Music streaming giant Spotify has announced it’ll no longer restrict users of its free, ad-funded offering to five plays for each of its multi-million-strong library of tracks.
Since April 2011, those unwilling for fork over £5 a month for the Unlimited service or £10 a month for the Premium offering have seen tracks become unavailable for streaming once they’ve been enjoyed a measly five times.
It has proved a bit of a stickler for users who find a song, album or artist they really like, but it has probably been a great success for Spotify in terms of tempting users into upgrading to the uncapped monthly subscriptions.
In a post on the company blog Spotify said it was happy to be lifting the restrictions, as it has across other European countries.

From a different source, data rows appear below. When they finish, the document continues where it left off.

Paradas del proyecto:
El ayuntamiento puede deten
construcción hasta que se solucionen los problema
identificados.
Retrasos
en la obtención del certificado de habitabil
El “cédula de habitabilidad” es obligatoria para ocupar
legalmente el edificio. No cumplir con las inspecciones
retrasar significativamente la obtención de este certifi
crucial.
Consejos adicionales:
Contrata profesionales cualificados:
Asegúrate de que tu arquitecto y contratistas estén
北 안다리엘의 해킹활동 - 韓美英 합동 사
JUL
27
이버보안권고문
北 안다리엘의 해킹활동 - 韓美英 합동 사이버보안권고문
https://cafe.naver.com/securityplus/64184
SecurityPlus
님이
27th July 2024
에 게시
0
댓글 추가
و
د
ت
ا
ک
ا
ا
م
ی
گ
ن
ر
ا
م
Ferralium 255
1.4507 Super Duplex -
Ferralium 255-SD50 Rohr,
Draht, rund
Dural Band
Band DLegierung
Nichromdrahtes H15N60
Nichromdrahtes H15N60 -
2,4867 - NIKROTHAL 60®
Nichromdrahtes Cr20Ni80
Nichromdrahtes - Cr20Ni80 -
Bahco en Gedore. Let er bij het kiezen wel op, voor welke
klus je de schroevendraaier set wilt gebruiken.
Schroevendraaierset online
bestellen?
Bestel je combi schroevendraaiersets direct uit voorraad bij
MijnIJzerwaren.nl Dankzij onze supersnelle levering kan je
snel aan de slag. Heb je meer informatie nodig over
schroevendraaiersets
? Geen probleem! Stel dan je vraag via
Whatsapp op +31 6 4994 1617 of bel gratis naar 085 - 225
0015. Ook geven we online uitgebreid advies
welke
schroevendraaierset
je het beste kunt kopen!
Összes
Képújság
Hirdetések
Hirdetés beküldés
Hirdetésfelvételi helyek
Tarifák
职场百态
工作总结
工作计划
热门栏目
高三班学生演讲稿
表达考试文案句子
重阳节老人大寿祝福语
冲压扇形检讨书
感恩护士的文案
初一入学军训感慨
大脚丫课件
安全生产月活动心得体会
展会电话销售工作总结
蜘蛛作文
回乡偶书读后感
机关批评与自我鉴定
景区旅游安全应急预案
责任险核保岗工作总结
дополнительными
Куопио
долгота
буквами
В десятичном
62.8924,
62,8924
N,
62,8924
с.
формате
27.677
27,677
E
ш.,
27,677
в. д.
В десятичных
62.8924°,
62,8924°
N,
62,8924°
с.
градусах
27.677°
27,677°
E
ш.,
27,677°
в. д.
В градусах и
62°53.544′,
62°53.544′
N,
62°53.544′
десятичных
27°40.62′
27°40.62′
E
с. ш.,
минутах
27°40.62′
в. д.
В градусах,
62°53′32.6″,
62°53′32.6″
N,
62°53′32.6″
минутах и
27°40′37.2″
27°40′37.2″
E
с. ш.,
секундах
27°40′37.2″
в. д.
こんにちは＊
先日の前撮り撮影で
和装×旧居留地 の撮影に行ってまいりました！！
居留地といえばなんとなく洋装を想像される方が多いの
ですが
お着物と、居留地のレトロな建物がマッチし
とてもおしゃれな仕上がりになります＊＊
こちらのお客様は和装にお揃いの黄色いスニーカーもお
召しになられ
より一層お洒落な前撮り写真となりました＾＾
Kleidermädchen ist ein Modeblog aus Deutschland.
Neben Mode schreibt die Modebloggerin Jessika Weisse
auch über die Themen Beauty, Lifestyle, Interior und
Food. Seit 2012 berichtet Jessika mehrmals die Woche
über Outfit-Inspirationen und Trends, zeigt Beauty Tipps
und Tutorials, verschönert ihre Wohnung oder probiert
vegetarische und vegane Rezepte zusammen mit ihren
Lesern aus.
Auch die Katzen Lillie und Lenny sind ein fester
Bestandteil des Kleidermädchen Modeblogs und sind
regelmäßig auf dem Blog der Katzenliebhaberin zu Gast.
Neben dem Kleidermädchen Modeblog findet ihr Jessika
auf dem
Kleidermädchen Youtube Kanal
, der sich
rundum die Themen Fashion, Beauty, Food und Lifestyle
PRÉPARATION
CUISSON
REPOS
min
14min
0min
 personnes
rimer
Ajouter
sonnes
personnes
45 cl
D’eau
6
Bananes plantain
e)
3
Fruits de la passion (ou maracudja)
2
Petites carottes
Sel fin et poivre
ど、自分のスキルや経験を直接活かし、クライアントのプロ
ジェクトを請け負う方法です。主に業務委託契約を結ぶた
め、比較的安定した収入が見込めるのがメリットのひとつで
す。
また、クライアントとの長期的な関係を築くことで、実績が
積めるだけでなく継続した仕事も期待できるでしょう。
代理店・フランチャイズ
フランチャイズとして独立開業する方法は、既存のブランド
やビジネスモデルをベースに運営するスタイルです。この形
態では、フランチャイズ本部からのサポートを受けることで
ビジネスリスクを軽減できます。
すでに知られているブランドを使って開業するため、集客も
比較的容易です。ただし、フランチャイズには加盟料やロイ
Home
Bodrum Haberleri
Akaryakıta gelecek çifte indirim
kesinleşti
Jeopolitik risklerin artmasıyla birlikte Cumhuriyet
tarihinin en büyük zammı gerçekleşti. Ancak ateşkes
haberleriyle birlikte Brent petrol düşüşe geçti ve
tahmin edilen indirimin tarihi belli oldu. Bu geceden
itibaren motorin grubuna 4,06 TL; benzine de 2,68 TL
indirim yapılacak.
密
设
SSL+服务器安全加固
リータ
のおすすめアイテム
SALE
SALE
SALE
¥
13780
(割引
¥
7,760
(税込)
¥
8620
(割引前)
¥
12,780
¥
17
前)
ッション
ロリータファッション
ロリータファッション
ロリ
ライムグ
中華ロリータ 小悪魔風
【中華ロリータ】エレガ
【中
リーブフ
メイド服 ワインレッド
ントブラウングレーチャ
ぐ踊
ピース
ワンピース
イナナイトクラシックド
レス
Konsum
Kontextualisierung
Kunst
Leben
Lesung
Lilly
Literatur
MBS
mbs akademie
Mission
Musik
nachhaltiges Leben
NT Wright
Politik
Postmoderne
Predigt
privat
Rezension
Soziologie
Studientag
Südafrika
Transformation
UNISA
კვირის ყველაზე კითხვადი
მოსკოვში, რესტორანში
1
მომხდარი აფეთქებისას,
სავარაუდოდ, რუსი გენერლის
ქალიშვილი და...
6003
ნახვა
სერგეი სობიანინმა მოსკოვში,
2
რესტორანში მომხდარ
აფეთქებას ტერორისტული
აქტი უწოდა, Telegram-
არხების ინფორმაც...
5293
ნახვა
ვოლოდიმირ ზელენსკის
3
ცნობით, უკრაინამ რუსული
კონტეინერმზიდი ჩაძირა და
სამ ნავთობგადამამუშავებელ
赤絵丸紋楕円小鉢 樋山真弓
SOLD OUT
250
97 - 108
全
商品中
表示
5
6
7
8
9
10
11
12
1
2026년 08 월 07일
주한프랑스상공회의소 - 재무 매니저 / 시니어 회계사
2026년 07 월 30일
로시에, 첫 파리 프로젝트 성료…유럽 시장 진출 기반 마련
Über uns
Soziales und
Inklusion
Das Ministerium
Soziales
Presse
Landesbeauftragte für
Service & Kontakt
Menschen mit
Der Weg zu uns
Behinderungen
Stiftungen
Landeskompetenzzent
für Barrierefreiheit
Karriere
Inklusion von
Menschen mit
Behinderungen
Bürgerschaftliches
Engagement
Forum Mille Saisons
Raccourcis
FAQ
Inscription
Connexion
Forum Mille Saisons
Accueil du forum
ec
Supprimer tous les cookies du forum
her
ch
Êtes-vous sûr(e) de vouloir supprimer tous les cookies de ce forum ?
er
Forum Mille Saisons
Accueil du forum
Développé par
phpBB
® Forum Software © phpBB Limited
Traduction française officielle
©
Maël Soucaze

The post read: “We’ve got some mighty fine news for all Spotify Free users. From today, there’s no more 5 play-per-song limit. You can listen to your favourite songs as many times as you like.”
Free users will still be limited to 10 hours of playback per month, but the good news is, if they want to listen to ‘Call Me Maybe’ on repeat for those ten hours, then they will be free to do so.
Those who’re newer to Spotify won’t notice a difference as those who’ve been tuning in for less than six months “can already listen to whatever you want, as often as you like,” the company said.
The move comes as Spotify seeks to make itself more accessible and visible to users around the globe. The Swedish-born company currently is currently trialing a web-based player, which offers access through browsers, while it continues to roll-out new social tools.
France is now the only European company who has a per-song restriction in place, while the United States, Australia and New Zealand have no caps for songs or hours.